The little dog barked at her master in agreement, bright eyes smiling up at the human, as if to say, "Yes! We always do!" Dorothy reached for her cane and began to push herself up off the ground. Coco leaped off her lap as the older lady brought herself to stand. The little dog wagged its tail and pranced around the human's legs as Dorothy started to walk back towards the little path that led to the cottage, locket resting against her chest.
Dorothy stopped several feet in front of the cottage door and looked it up and down. "Well, Coco, we've got to get inside now, don't we?" She reached forward, turning the doorknob as a flash of light flooded the room in front of her. Coco started barking wildly as a man appeared in front of them both, spinning in a circle. Quickly regaining her composure, the older woman held her cane up as a weapon. "Get back! I'm armed!"
The man fell to the floor, head still spinning though he was laying down. "Not... here to hurt you," he moaned quietly.
"Then why the hell are you here, you great lump?" she snarled as Coco pounced on the man's chest, growling at him angrily, bouncing up and down.
"This." The man weakly held a... small locket up to her... a locket that... wasn't it--?
Dorothy clutched at the locket around her chest. They were... the same! The exact same locket! Well-- his was a little shinier, but somehow she knew that it was somehow hers. "What's your name?" she inquired, aggressively poking the man's leg with her cane.
"Titus... Winthrop," he breathed before his head fell to one side.

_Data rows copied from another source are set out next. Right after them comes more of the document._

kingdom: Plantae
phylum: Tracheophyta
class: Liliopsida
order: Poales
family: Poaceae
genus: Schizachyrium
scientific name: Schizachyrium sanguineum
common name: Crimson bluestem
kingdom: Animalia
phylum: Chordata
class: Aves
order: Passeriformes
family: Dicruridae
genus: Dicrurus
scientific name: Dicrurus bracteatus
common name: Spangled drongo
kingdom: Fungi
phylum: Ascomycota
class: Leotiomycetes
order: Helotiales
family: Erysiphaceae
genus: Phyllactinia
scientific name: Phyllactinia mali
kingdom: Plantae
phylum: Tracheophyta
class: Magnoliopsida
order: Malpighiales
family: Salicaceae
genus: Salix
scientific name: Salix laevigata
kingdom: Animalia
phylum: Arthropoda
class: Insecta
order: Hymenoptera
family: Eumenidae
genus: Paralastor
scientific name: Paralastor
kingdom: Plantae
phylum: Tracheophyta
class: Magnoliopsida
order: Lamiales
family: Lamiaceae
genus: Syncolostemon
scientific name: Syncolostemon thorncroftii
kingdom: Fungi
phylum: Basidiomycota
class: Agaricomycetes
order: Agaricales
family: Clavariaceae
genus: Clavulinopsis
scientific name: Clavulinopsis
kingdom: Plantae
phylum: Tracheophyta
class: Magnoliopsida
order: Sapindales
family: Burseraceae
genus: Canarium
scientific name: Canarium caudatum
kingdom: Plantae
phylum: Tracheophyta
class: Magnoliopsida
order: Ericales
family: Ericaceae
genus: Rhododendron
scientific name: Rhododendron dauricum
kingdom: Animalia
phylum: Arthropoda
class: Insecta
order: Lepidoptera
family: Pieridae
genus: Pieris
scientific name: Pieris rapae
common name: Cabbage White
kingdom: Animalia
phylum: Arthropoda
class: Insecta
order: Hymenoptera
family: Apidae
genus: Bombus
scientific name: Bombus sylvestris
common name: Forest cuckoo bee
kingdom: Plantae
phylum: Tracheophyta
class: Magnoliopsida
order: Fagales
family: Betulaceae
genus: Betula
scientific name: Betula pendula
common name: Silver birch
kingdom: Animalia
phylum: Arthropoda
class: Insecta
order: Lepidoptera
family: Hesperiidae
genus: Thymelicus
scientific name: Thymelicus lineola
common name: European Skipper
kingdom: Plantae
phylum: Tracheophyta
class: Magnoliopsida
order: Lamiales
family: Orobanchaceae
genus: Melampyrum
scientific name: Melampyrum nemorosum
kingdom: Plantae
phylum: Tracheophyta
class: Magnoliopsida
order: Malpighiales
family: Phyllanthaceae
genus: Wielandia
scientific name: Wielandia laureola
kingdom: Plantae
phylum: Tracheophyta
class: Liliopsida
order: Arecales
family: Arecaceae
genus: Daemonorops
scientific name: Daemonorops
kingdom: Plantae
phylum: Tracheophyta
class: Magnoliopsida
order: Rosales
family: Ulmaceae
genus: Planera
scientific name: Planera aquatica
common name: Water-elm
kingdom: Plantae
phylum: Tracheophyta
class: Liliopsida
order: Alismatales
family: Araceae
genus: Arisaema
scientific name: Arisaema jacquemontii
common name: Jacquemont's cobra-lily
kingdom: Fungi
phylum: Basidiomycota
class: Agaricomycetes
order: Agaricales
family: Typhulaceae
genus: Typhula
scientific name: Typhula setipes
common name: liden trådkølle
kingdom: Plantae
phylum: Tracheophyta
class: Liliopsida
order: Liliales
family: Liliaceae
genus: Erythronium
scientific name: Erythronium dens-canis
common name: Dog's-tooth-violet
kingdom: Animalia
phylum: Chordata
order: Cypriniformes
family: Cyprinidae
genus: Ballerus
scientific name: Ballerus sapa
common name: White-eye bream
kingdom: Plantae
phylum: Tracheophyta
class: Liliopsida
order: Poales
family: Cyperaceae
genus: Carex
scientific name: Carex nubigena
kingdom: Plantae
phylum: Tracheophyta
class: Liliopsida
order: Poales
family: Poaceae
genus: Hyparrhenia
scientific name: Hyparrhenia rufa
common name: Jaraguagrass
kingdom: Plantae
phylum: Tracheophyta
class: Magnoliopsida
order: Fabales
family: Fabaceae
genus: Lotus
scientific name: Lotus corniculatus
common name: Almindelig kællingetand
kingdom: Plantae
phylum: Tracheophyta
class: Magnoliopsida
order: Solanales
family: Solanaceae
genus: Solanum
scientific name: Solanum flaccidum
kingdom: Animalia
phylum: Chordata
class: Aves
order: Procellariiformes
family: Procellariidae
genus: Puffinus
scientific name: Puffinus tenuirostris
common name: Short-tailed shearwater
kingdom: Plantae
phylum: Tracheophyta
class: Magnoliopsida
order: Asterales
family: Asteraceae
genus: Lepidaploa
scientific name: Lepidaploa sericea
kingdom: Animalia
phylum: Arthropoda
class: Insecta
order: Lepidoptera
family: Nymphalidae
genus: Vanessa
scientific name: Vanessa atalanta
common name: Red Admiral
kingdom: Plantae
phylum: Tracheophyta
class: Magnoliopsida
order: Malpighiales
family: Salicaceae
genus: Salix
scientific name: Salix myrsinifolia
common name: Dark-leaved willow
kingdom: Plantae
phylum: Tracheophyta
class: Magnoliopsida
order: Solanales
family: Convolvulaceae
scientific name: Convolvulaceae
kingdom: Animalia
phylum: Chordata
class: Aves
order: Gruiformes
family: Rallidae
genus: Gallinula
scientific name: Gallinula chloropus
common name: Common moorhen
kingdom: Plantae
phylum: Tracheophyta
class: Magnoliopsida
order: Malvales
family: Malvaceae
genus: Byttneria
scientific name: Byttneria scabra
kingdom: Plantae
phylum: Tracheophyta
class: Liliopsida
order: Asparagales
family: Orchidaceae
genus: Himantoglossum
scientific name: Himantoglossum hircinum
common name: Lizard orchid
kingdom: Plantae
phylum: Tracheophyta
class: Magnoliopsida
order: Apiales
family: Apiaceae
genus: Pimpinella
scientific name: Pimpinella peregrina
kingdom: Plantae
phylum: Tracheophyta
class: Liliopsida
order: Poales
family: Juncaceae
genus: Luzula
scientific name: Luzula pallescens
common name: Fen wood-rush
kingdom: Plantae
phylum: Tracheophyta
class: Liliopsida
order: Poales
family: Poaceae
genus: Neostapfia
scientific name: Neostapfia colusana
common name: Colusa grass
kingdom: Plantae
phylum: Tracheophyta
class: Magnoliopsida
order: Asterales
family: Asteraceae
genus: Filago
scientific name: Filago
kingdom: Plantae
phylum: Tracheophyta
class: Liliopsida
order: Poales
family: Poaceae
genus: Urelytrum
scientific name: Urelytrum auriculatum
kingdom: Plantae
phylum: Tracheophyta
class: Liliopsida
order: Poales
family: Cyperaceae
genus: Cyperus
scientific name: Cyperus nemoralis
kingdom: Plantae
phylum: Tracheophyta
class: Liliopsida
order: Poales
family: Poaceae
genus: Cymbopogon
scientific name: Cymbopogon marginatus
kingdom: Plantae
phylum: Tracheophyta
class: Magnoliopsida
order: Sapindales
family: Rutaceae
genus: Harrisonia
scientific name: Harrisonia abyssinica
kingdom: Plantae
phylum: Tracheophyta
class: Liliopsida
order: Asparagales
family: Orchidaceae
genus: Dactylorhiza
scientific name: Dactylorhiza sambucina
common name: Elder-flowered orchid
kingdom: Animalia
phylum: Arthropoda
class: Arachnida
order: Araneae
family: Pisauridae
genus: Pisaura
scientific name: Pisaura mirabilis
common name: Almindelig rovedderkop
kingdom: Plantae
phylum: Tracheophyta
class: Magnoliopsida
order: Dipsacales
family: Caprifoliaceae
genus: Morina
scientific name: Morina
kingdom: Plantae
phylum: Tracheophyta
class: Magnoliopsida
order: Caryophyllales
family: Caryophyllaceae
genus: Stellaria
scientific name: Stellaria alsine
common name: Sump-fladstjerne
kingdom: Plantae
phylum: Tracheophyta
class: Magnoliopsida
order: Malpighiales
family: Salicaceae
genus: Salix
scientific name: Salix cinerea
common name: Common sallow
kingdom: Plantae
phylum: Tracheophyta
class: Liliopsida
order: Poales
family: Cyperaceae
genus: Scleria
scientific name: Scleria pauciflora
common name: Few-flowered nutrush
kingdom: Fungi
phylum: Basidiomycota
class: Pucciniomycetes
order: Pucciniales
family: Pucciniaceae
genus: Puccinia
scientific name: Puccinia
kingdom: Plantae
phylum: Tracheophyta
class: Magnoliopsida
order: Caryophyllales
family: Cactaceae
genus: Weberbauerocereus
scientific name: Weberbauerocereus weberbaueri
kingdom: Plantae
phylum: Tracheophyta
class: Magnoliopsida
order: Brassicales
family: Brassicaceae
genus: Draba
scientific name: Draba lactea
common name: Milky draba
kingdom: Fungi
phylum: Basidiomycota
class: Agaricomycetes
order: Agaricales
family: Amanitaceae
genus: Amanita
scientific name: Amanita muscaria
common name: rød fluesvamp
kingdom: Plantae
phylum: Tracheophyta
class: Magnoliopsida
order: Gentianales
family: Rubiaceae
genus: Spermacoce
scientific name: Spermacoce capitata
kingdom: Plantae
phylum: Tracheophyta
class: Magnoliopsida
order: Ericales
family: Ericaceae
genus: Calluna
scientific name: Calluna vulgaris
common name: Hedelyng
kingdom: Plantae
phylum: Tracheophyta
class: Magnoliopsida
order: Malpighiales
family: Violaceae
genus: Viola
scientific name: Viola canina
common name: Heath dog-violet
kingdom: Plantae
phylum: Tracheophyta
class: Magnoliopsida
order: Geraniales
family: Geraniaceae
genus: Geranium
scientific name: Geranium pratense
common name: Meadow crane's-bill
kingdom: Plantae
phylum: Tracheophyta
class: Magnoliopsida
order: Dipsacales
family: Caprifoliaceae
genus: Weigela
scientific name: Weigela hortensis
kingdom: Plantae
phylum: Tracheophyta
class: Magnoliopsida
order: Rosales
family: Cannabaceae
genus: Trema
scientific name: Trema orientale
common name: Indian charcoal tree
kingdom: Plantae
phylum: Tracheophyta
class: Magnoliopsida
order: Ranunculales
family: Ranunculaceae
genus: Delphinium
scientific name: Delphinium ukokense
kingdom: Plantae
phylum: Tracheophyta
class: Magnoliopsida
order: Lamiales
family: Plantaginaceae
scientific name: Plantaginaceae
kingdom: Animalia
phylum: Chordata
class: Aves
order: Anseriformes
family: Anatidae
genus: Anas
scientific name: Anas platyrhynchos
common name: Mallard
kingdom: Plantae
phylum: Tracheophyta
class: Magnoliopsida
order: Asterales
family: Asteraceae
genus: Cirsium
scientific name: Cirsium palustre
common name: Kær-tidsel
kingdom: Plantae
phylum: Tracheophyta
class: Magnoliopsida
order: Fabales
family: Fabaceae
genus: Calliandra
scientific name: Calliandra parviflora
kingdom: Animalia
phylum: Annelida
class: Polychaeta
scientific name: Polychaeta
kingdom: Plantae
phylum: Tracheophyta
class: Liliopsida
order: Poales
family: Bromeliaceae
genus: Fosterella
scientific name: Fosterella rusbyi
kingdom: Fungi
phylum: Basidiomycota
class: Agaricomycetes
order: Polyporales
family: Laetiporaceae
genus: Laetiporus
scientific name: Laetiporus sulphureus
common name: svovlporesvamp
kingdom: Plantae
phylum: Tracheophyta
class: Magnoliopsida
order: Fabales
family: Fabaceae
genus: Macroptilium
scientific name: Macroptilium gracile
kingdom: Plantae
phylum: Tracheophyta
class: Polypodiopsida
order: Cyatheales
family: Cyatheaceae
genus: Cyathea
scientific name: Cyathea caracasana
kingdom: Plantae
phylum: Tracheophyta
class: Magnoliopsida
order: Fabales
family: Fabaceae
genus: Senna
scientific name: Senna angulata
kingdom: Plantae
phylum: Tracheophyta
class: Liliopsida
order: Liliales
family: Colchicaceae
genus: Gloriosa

Dorothy hurried herself to her knees and checked his pulse. "Titus?" she breathed to herself. "Titus, don't be dead..." His pulse was there, though weaker than she would've liked. Clutching her cane, she pushed her glasses halfway up her nose and quickly stood once more, making her way into the hallway. Reaching for her phone, she dialed a few numbers and held it to her face, waiting for an answer.
"Hello?" a man's voice answered.
"It's Dorothy. Titus is here, but not the one from last time. I think it might be his son."